Вскоре потемнело, река покрылась туманом. Волны тоже закружились, будто кто-то их из-под воды выталкивал.

- Ветер-злодей силу свою показывает, давайте торопиться! - с тревогой сказал Матвей Иванович стрельцам.

До тех пор он грустно мечтал о чем-то. "У каждого своя печаль, в чужую душу не заглянешь", - подумал Тикшай.

Да ему было и не до сотского сейчас, он всем сердцем хотел встретиться с озером, о котором наслышан и которое ни разу не видел.

Ветер все усиливался, волны шумели и плескались, обдавая брызгами с ног до головы сидящих в лодках.

- Ильмень дань требует! - с окаменевшим лицом бросил Стрешнев.

Он сидел впереди судна на прибитой доске и работал парусами.

"Того и гляди, кого-нибудь бросят русалке-Ведяве за борт!" - екнуло сердце Тикшая.

Но все обошлось. Водяному стрельцы бросили щепотку соли и ломоть хлеба, и сразу же боязнь отступила. Даже Стрешнев облегченно вздохнул. А кто-то пошутил:

- Этот отрок монастырский штаны не намочил от страха?

- Дайте ему весла, пусть погреется, - весело скомандовал сотский.

Тикшай сел на место одного из стрельцов, и все сомнения и тревоги сразу забылись. От работы взмокла спина, пот по лицу катился градом. Сейчас он думал не о Ведяве, а как бы скорее добраться до места.
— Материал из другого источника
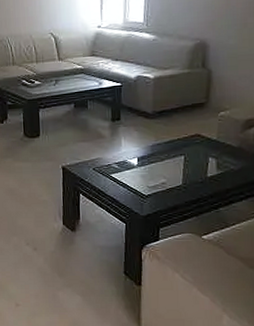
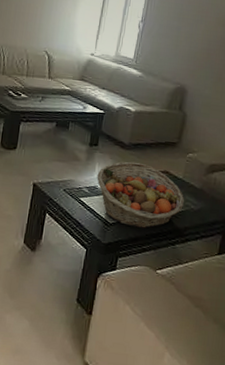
fruit basket: none [124,130,223,196] -> present [97,161,185,229]

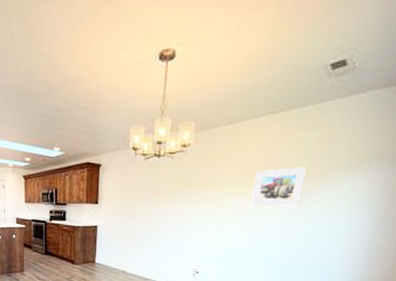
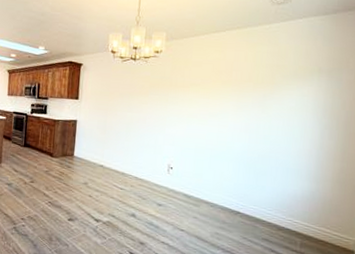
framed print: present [251,167,307,207] -> none [217,75,262,110]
Ладони горели огнем, на них набились кровавые мозоли. Но конца пути не было, волны вокруг неутомимо пенились и колыхались, убегая в необозримую даль. Река вдруг потеряла свои берега, и Тикшай, справившись кое-как со страхом, понял, что их лодка вошла в озеро. На просторе даже ветер утих, словно заробел перед величием водного пространства.

- Вот оно, Ильмень-озеро могучее! - воскликнул Матвей Иванович и встал во весь рост. Тикшай, забыв об усталости, радостно глядел вокруг. Стрешнев положил свою тяжелую руку на его плечо и обратился к одному из гребцов:

- Прикинь, Григорий, где нам остановиться, - и посмотрел в небо. Там не было ни одного облачка, звезды сверкали словно кошачьи глаза. Только луна глядела недовольно, будто хотела спросить, зачем они на озере.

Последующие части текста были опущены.